Cracovie, 1893. Zofia Turbotyńska, sans enfants, mariée à un professeur d’université, s’efforce de gagner sa place dans la haute société cracovienne. Dans ce but, et pour lutter contre l’ennui de sa vie domestique, elle s’engage au service d’une cause caritative : la Maison Helcel, maison de soins privée pour les malades et les vieux. Lorsqu’une résidente, Mme Mohr, est trouvée morte dans le grenier, le médecin conclut à une crise cardiaque. Mais Zofia, grande lectrice de romans policiers, y voit aussitôt un acte criminel et décide d’enquêter.

Les cosy mysteries sont très en vogue depuis quelque temps. Cet engouement est facile à comprendre : il s’agit de livres assez courts, faciles et agréables à lire et faisant souvent partie d’une série au plus ou moins long cours, ce qui permet de s’attacher au personnage principal.
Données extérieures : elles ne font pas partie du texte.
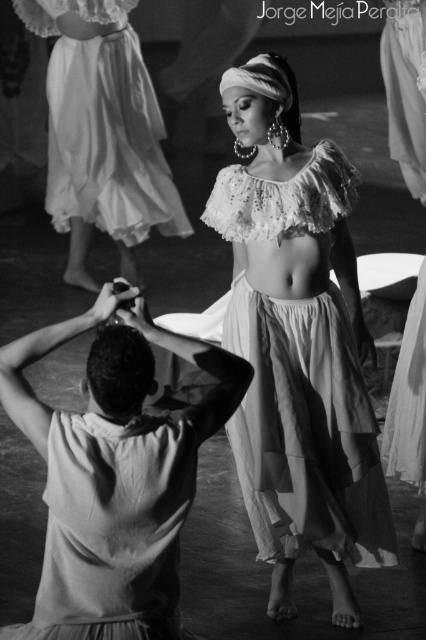
You are a costume designer observing the dance performance. You notice two skirts at the center of the image, the matte white fabric skirt at center and the light beige fabric skirt at center. Which one is thinner?

The matte white fabric skirt at center is thinner than the light beige fabric skirt at center.

You are a photographer observing the dancers in the scene. You notice two white skirts in the image. Which one is closer to you, the matte white fabric skirt at center or the white sheer skirt at upper center?

The matte white fabric skirt at center is closer to you because it is in front of the white sheer skirt at upper center.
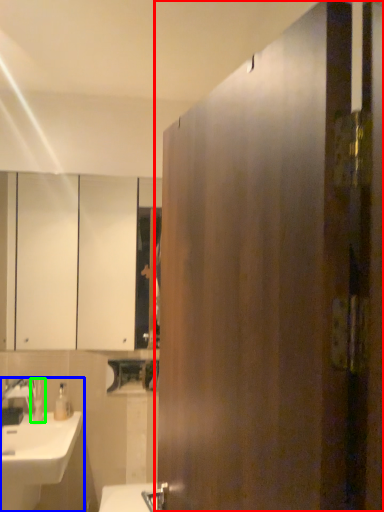
Question: Based on their relative distances, which object is farther from door (highlighted by a red box)? Choose from sink (highlighted by a blue box) and toiletry (highlighted by a green box).

Choices:
 (A) sink
 (B) toiletry

Answer: (B)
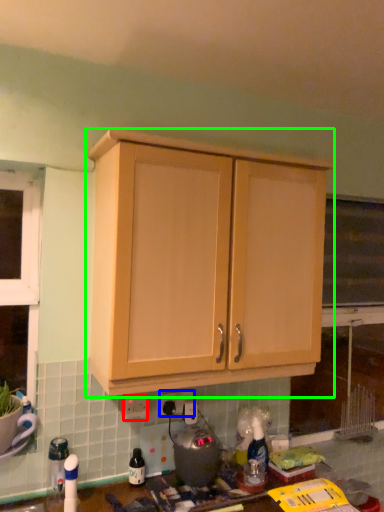
Question: Which is farther away from electric outlet (highlighted by a red box)? electric outlet (highlighted by a blue box) or cabinetry (highlighted by a green box)?

Choices:
 (A) electric outlet
 (B) cabinetry

Answer: (B)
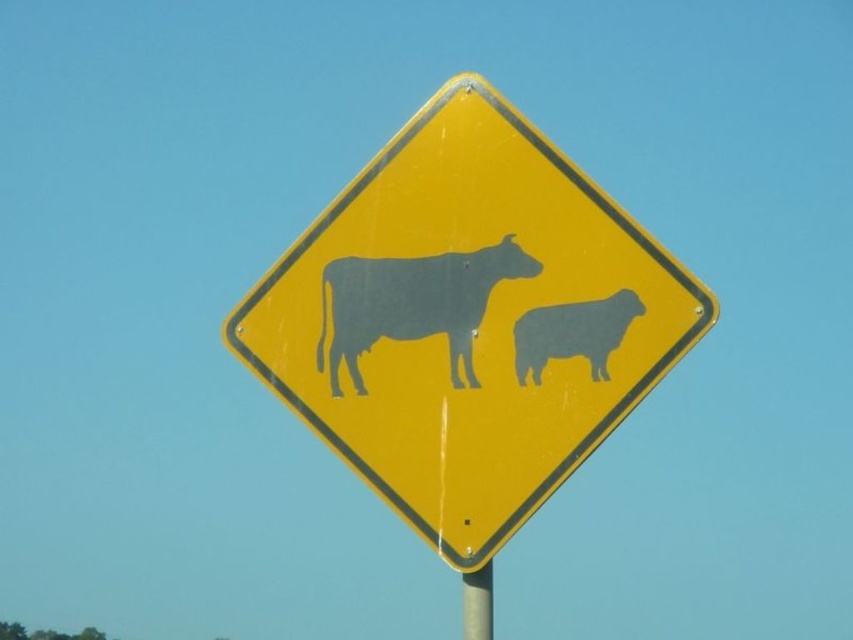
You are a driver approaching an intersection and see the yellow plastic sign at center and the matte gray bull at center. Which object is located higher in the image?

The matte gray bull at center is higher in the image than the yellow plastic sign at center.

You are driving and see a yellow plastic sign at center and a matte gray bull at center. Which object is positioned to the right side?

The yellow plastic sign at center is to the right of the matte gray bull at center.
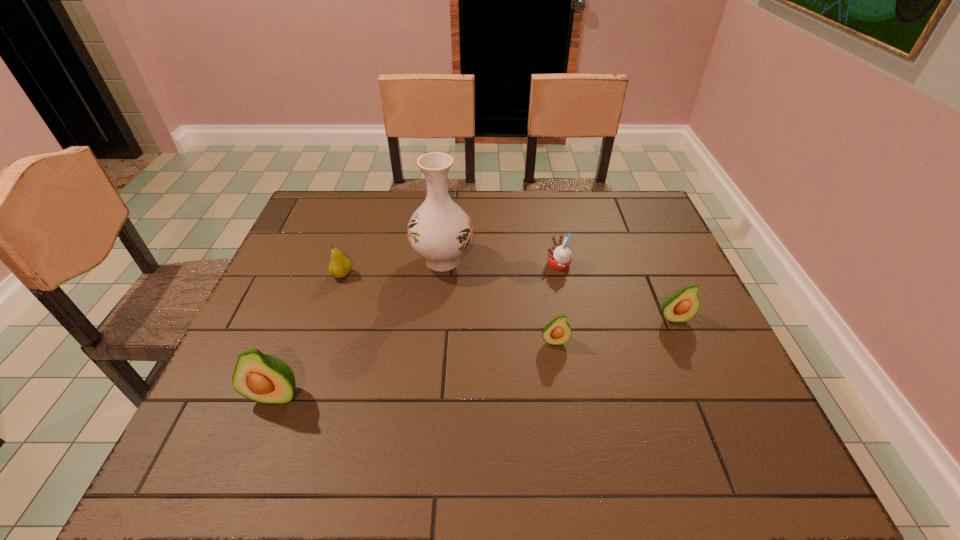
Where is `vacant region located on the cut side of the second nearest object`? The image size is (960, 540). vacant region located on the cut side of the second nearest object is located at coordinates (559, 367).

Image resolution: width=960 pixels, height=540 pixels. Find the location of `vacant area located on the cut side of the rightmost avocado`. vacant area located on the cut side of the rightmost avocado is located at coordinates (703, 387).

Where is `free space located 0.320m on the left of the fourth object from right to left`? The width and height of the screenshot is (960, 540). free space located 0.320m on the left of the fourth object from right to left is located at coordinates (299, 260).

Where is `vacant position located on the left of the pear`? This screenshot has height=540, width=960. vacant position located on the left of the pear is located at coordinates (302, 275).

Identify the location of vacant space situated on the front-facing side of the muffin. The height and width of the screenshot is (540, 960). (471, 265).

The width and height of the screenshot is (960, 540). I want to click on free spot located 0.180m on the front-facing side of the muffin, so click(482, 265).

You are a GUI agent. You are given a task and a screenshot of the screen. Output one action in this format:
    pyautogui.click(x=<x>, y=<y>)
    Task: Click on the vacant space situated on the front-facing side of the muffin
    
    Given the screenshot: What is the action you would take?
    pyautogui.click(x=461, y=265)

Locate an element on the screen. The width and height of the screenshot is (960, 540). object present at the near edge is located at coordinates (264, 378).

The height and width of the screenshot is (540, 960). What are the coordinates of `avocado that is at the left edge` in the screenshot? It's located at (264, 378).

Locate an element on the screen. Image resolution: width=960 pixels, height=540 pixels. pear present at the left edge is located at coordinates (339, 267).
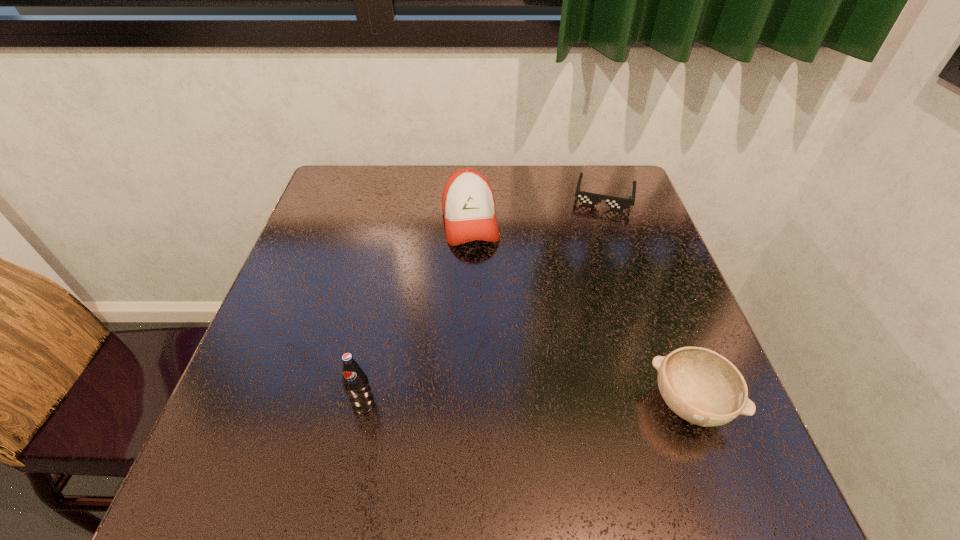
Find the location of `vacant space on the desktop that is between the leftmost object and the second shortest object and is positioned on the front-facing side of the third shortest object`. vacant space on the desktop that is between the leftmost object and the second shortest object and is positioned on the front-facing side of the third shortest object is located at coordinates (505, 404).

This screenshot has width=960, height=540. In order to click on vacant space on the desktop that is between the pop and the bowl and is positioned on the front-facing side of the shortest object in this screenshot , I will do (x=569, y=404).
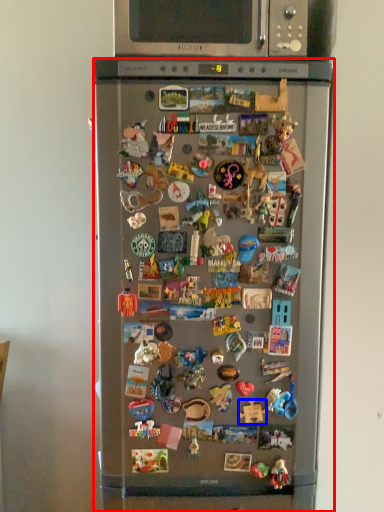
Question: Which of the following is the farthest to the observer, refrigerator (highlighted by a red box) or toy (highlighted by a blue box)?

Choices:
 (A) refrigerator
 (B) toy

Answer: (B)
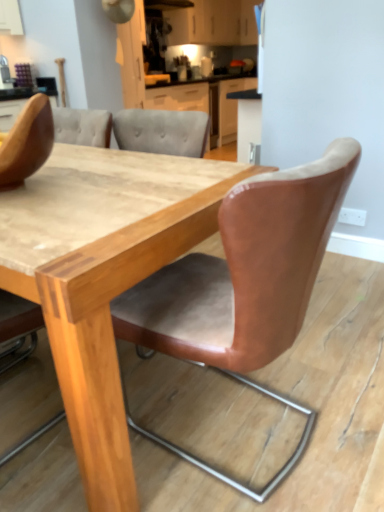
Question: Which direction should I rotate to look at leather-like tan chair at center, positioned as the second chair in left-to-right order, — up or down?

Choices:
 (A) up
 (B) down

Answer: (B)

Question: Should I look upward or downward to see brown leather chair at upper left, arranged as the second chair when viewed from the right?

Choices:
 (A) up
 (B) down

Answer: (A)

Question: Does wooden table at center come in front of matte white cabinets at upper center?

Choices:
 (A) yes
 (B) no

Answer: (A)

Question: From the image's perspective, is wooden table at center located beneath matte white cabinets at upper center?

Choices:
 (A) yes
 (B) no

Answer: (A)

Question: Would you consider wooden table at center to be distant from matte white cabinets at upper center?

Choices:
 (A) yes
 (B) no

Answer: (A)

Question: Does wooden table at center have a larger size compared to matte white cabinets at upper center?

Choices:
 (A) no
 (B) yes

Answer: (B)

Question: Is wooden table at center shorter than matte white cabinets at upper center?

Choices:
 (A) yes
 (B) no

Answer: (B)

Question: Is wooden table at center positioned with its back to matte white cabinets at upper center?

Choices:
 (A) no
 (B) yes

Answer: (A)

Question: From a real-world perspective, is brown leather chair at upper left, arranged as the second chair when viewed from the right, located beneath wooden table at center?

Choices:
 (A) yes
 (B) no

Answer: (B)

Question: Is brown leather chair at upper left, which is counted as the 1th chair, starting from the left, aimed at wooden table at center?

Choices:
 (A) yes
 (B) no

Answer: (B)

Question: Is brown leather chair at upper left, arranged as the second chair when viewed from the right, behind wooden table at center?

Choices:
 (A) yes
 (B) no

Answer: (A)

Question: Can you confirm if brown leather chair at upper left, which is counted as the 1th chair, starting from the left, is wider than wooden table at center?

Choices:
 (A) no
 (B) yes

Answer: (A)

Question: Is brown leather chair at upper left, arranged as the second chair when viewed from the right, taller than wooden table at center?

Choices:
 (A) yes
 (B) no

Answer: (B)

Question: Considering the relative positions of brown leather chair at upper left, arranged as the second chair when viewed from the right, and wooden table at center in the image provided, is brown leather chair at upper left, arranged as the second chair when viewed from the right, to the left of wooden table at center from the viewer's perspective?

Choices:
 (A) no
 (B) yes

Answer: (A)

Question: Is leather-like tan chair at center, positioned as the second chair in left-to-right order, at the right side of matte white cabinets at upper center?

Choices:
 (A) no
 (B) yes

Answer: (A)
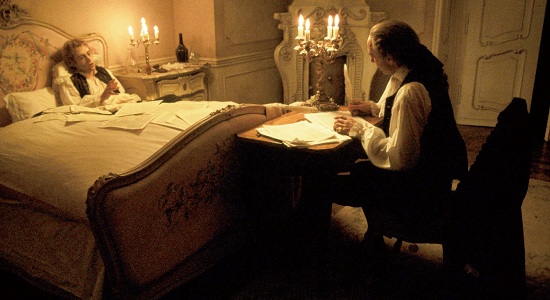
Image resolution: width=550 pixels, height=300 pixels. Identify the location of bed. (165, 125).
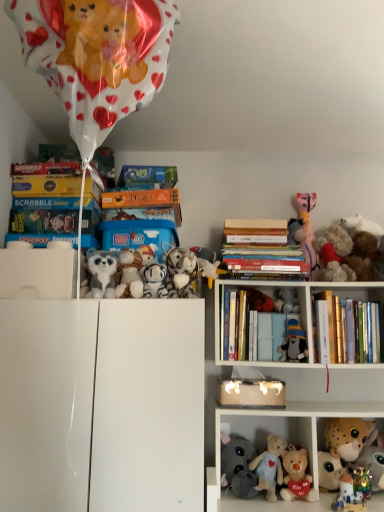
Question: Relative to hardcover book at upper center, the 1th book when ordered from left to right, is hardcover books at center, the 2th book when ordered from right to left, in front or behind?

Choices:
 (A) front
 (B) behind

Answer: (A)

Question: In terms of size, does hardcover books at center, the 2th book when ordered from right to left, appear bigger or smaller than hardcover book at upper center, which appears as the 4th book when viewed from the right?

Choices:
 (A) small
 (B) big

Answer: (B)

Question: Which object is the closest to the hardcover books at center, the 2th book when ordered from right to left?

Choices:
 (A) white glossy cabinet at center, the 2th shelf viewed from the right
 (B) white plush toy at upper center, which appears as the 3th toy when viewed from the left
 (C) white plush toy at upper center, which is the 7th toy from left to right
 (D) fluffy white plush at upper left, the 12th toy viewed from the right
 (E) hardcover book at upper center, the third book ordered from the bottom

Answer: (B)

Question: Which object is positioned closest to the hardcover book at upper center, which appears as the 4th book when viewed from the right?

Choices:
 (A) hardcover books at upper right, positioned as the 2th shelf in left-to-right order
 (B) white plush toy at upper center, which is the 7th toy from left to right
 (C) fluffy plush toys at right, arranged as the tenth toy when viewed from the left
 (D) fluffy white plush at upper left, the 12th toy viewed from the right
 (E) shiny metallic robot at lower right, arranged as the 4th toy when viewed from the right

Answer: (D)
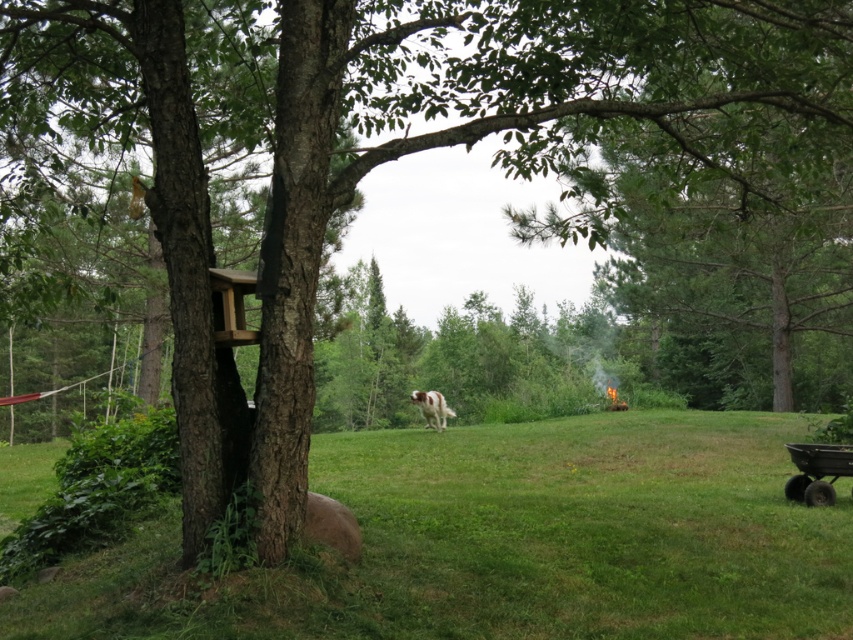
Is point (770, 444) farther from camera compared to point (428, 424)?

No, it is in front of (428, 424).

Is green grass at center above white fur with brown spots at center?

Actually, green grass at center is below white fur with brown spots at center.

Image resolution: width=853 pixels, height=640 pixels. Describe the element at coordinates (511, 541) in the screenshot. I see `green grass at center` at that location.

Identify the location of green grass at center. The height and width of the screenshot is (640, 853). (511, 541).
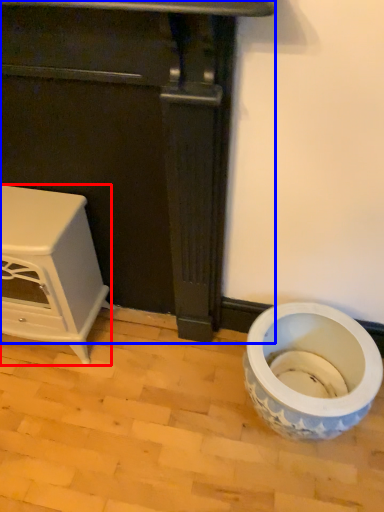
Question: Among these objects, which one is farthest to the camera, furniture (highlighted by a red box) or furniture (highlighted by a blue box)?

Choices:
 (A) furniture
 (B) furniture

Answer: (A)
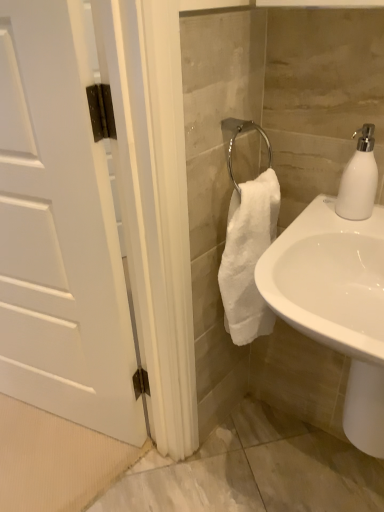
The width and height of the screenshot is (384, 512). In order to click on free space to the left of white matte soap dispenser at upper right in this screenshot , I will do `click(309, 224)`.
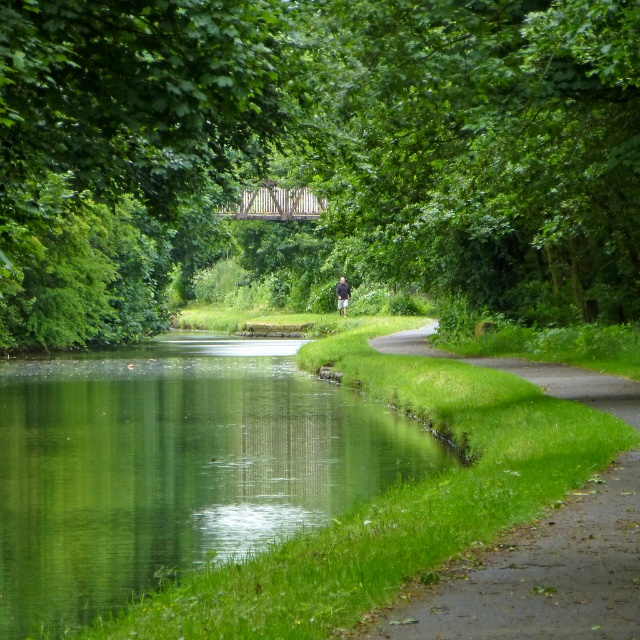
Question: Which point is closer to the camera?

Choices:
 (A) (387, 344)
 (B) (593, 198)
 (C) (337, 296)
 (D) (196, 372)

Answer: (B)

Question: Which point is closer to the camera?

Choices:
 (A) green leafy tree at center
 (B) dark gray jacket at center
 (C) green grassy path at lower right

Answer: (A)

Question: Among these objects, which one is farthest from the camera?

Choices:
 (A) green grassy path at lower right
 (B) green leafy tree at center
 (C) dark gray jacket at center
 (D) green grassy river at lower left

Answer: (C)

Question: Is green leafy tree at center wider than green grassy path at lower right?

Choices:
 (A) no
 (B) yes

Answer: (B)

Question: Can you confirm if green leafy tree at center is smaller than green grassy path at lower right?

Choices:
 (A) no
 (B) yes

Answer: (A)

Question: Does green leafy tree at center appear under green grassy path at lower right?

Choices:
 (A) no
 (B) yes

Answer: (A)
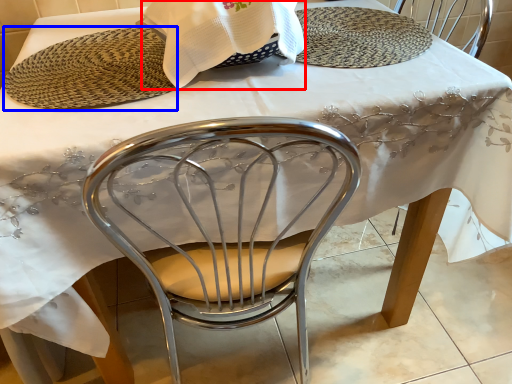
Question: Which of the following is the closest to the observer, blanket (highlighted by a red box) or platter (highlighted by a blue box)?

Choices:
 (A) blanket
 (B) platter

Answer: (A)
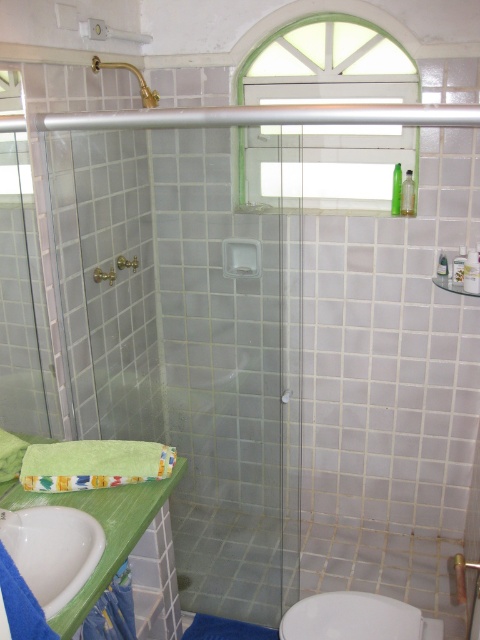
Question: Which point appears closest to the camera in this image?

Choices:
 (A) (364, 593)
 (B) (96, 634)

Answer: (B)

Question: Which object is closer to the camera taking this photo?

Choices:
 (A) white glossy sink at lower left
 (B) white glossy toilet bowl at lower right

Answer: (A)

Question: Which point is farther to the camera?

Choices:
 (A) (101, 61)
 (B) (129, 632)
 (C) (92, 534)
 (D) (316, 609)

Answer: (A)

Question: Can you confirm if white glossy sink at lower left is thinner than white glossy toilet bowl at lower right?

Choices:
 (A) no
 (B) yes

Answer: (B)

Question: Does white glossy toilet bowl at lower right have a larger size compared to blue fabric shower curtain at lower left?

Choices:
 (A) no
 (B) yes

Answer: (A)

Question: Observing the image, what is the correct spatial positioning of white glossy toilet bowl at lower right in reference to gold metallic faucet at upper left?

Choices:
 (A) below
 (B) above

Answer: (A)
Ce fantastique cosy (et non cosy fantastique, nuance qui a son importance) se déroule dans la bonne société cracovienne de 1893 et tout comme la danse du même nom, son tempo tranquille au départ, devient ensuite de plus en plus vif…

Les auteurs croquent avec délectation cette société polonaise d’un 19e siècle vieillissant mettant en scène une galerie de personnages hauts en couleur. Zofia bourgeoise pleine d’ambition et piètre poète qui mène son petit monde (et au-delà) à la baguette est au centre de l’action, accompagnée de rôles secondaires intéressants.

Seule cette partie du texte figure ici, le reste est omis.